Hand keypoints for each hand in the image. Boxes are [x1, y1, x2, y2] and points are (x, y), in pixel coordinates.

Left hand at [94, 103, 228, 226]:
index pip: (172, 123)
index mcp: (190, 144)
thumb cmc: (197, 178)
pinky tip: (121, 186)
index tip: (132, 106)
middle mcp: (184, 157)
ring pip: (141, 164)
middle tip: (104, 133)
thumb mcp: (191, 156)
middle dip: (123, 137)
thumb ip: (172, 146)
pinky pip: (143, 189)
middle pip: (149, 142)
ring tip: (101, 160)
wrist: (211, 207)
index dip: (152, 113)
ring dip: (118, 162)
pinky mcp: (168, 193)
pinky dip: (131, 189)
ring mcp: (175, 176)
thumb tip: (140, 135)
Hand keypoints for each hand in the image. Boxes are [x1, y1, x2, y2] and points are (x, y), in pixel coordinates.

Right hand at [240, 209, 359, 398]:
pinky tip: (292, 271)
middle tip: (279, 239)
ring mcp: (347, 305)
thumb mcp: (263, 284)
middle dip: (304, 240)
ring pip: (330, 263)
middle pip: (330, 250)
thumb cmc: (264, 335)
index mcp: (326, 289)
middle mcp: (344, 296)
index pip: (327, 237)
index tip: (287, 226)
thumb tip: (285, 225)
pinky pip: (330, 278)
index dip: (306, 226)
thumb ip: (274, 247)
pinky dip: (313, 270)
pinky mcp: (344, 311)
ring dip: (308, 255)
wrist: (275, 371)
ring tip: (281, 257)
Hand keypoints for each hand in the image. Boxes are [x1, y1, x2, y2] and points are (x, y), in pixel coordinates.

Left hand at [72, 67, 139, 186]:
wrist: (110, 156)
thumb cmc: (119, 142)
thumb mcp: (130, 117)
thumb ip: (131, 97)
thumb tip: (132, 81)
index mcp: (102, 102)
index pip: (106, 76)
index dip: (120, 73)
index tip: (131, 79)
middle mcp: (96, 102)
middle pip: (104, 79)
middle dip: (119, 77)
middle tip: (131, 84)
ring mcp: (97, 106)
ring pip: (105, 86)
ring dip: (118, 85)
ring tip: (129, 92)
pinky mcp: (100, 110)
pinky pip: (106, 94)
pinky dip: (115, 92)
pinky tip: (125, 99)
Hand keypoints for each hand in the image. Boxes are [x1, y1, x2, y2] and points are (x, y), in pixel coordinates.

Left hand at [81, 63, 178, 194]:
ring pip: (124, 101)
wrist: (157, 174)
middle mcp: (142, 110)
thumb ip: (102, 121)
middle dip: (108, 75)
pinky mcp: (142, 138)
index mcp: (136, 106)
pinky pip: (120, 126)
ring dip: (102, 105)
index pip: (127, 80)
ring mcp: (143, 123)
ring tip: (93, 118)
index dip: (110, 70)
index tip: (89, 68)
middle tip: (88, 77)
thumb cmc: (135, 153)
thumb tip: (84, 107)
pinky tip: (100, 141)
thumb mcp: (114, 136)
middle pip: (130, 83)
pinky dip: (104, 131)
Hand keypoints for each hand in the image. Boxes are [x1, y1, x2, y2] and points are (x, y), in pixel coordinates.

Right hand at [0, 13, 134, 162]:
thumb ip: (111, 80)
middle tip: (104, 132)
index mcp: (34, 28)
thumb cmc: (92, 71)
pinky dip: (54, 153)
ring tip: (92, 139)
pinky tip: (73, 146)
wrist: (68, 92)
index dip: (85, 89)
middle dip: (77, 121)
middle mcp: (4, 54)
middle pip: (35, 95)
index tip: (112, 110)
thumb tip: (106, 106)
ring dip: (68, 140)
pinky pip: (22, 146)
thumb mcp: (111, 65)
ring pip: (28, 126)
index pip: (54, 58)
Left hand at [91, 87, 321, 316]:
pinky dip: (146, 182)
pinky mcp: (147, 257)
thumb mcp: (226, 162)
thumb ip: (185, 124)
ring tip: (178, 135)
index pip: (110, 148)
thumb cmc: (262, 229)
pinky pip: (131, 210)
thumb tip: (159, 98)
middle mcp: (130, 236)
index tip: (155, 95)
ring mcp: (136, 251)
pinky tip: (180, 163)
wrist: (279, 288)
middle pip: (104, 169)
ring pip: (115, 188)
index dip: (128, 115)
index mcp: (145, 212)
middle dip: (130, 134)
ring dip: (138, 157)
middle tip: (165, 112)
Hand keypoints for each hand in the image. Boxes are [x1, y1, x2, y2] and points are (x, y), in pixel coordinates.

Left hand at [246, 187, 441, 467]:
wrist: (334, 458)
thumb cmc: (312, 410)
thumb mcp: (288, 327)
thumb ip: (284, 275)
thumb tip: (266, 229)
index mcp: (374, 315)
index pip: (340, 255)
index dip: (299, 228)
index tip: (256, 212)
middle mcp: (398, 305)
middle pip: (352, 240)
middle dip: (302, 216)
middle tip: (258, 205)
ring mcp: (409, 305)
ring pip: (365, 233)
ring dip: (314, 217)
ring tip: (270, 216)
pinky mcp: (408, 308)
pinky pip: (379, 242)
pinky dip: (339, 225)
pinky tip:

YOUR GOAL: Write the whole listing out again. Keep every line exactly as it is.

FINAL ANSWER:
Hand keypoints for each hand in the image. Boxes are [x1, y1, x2, y2] and points are (x, y), in pixel coordinates.

Left hand at [94, 103, 228, 226]:
index pip: (172, 123)
index mcp: (190, 144)
thumb cmc: (197, 178)
pinky tip: (121, 186)
index tip: (132, 106)
middle mcp: (184, 157)
ring pip: (141, 164)
middle tip: (104, 133)
thumb mcp: (191, 156)
middle dip: (123, 137)
thumb ip: (172, 146)
pinky pip: (143, 189)
middle pip: (149, 142)
ring tip: (101, 160)
wrist: (211, 207)
index dip: (152, 113)
ring dip: (118, 162)
pinky mcp: (168, 193)
pinky dip: (131, 189)
ring mcp: (175, 176)
thumb tip: (140, 135)
Hand keypoints for each hand in the image. Boxes are [x1, y1, x2, y2] and points are (x, y), in pixel coordinates.

Right hand at [240, 209, 359, 398]:
pinky tip: (292, 271)
middle tip: (279, 239)
ring mcp: (347, 305)
thumb mcp: (263, 284)
middle dip: (304, 240)
ring pip: (330, 263)
middle pip: (330, 250)
thumb cmc: (264, 335)
index mcp: (326, 289)
middle mcp: (344, 296)
index pip: (327, 237)
index tip: (287, 226)
thumb tip: (285, 225)
pinky pip: (330, 278)
index dip: (306, 226)
thumb ip: (274, 247)
pinky dip: (313, 270)
pinky mcp: (344, 311)
ring dip: (308, 255)
wrist: (275, 371)
ring tip: (281, 257)
Hand keypoints for each hand in the image. Boxes are [x1, y1, x2, y2] and points are (x, y), in pixel coordinates.

Left hand at [72, 67, 139, 186]:
wrist: (110, 156)
thumb cmc: (119, 142)
thumb mcp: (130, 117)
thumb ip: (131, 97)
thumb tip: (132, 81)
index mcp: (102, 102)
index pip: (106, 76)
index dip: (120, 73)
index tip: (131, 79)
middle mcp: (96, 102)
middle pip: (104, 79)
middle dip: (119, 77)
middle tip: (131, 84)
ring mcp: (97, 106)
ring pip: (105, 86)
ring dip: (118, 85)
ring tip: (129, 92)
pinky mcp: (100, 110)
pinky pip: (106, 94)
pinky dip: (115, 92)
pinky tip: (125, 99)
Hand keypoints for each hand in the image. Boxes are [x1, y1, x2, y2] and points are (x, y), in pixel coordinates.

Left hand at [81, 63, 178, 194]:
ring pip: (124, 101)
wrist: (157, 174)
middle mcp: (142, 110)
thumb ip: (102, 121)
middle dip: (108, 75)
pinky mcp: (142, 138)
index mcp: (136, 106)
pinky pip: (120, 126)
ring dip: (102, 105)
index pip: (127, 80)
ring mcp: (143, 123)
ring tip: (93, 118)
index dip: (110, 70)
index tip: (89, 68)
middle tip: (88, 77)
thumb cmc: (135, 153)
thumb tip: (84, 107)
pinky tip: (100, 141)
thumb mcp: (114, 136)
middle pip: (130, 83)
pinky dip: (104, 131)
Hand keypoints for each hand in the image. Boxes are [x1, y1, x2, y2] and points are (x, y), in pixel coordinates.

Right hand at [0, 13, 134, 162]:
thumb ip: (111, 80)
middle tip: (104, 132)
index mcp: (34, 28)
thumb cmc: (92, 71)
pinky dip: (54, 153)
ring tip: (92, 139)
pinky tip: (73, 146)
wrist: (68, 92)
index dip: (85, 89)
middle dip: (77, 121)
middle mcp: (4, 54)
middle pip: (35, 95)
index tip: (112, 110)
thumb tip: (106, 106)
ring dip: (68, 140)
pinky pip: (22, 146)
thumb mcp: (111, 65)
ring pip: (28, 126)
index pip: (54, 58)
Left hand at [91, 87, 321, 316]:
pinky dip: (146, 182)
pinky mcp: (147, 257)
thumb mcp: (226, 162)
thumb ip: (185, 124)
ring tip: (178, 135)
index pip: (110, 148)
thumb cmc: (262, 229)
pinky pip: (131, 210)
thumb tip: (159, 98)
middle mcp: (130, 236)
index tip: (155, 95)
ring mcp: (136, 251)
pinky tip: (180, 163)
wrist: (279, 288)
middle pip: (104, 169)
ring pip: (115, 188)
index dip: (128, 115)
index mcp: (145, 212)
middle dip: (130, 134)
ring dip: (138, 157)
middle tip: (165, 112)
Hand keypoints for each hand in the image. Boxes are [x1, y1, x2, y2] and points are (x, y), in pixel coordinates.

Left hand at [246, 187, 441, 467]:
wrist: (334, 458)
thumb cmc: (312, 410)
thumb mcp: (288, 327)
thumb ip: (284, 275)
thumb tip: (266, 229)
index mcp: (374, 315)
index pip: (340, 255)
index dip: (299, 228)
index tip: (256, 212)
middle mcp: (398, 305)
middle pip: (352, 240)
middle dip: (302, 216)
middle tip: (258, 205)
ring mcp: (409, 305)
ring pip: (365, 233)
ring dip: (314, 217)
ring tip: (270, 216)
pinky mcp: (408, 308)
pinky pip: (379, 242)
pinky dip: (339, 225)
pinky tip:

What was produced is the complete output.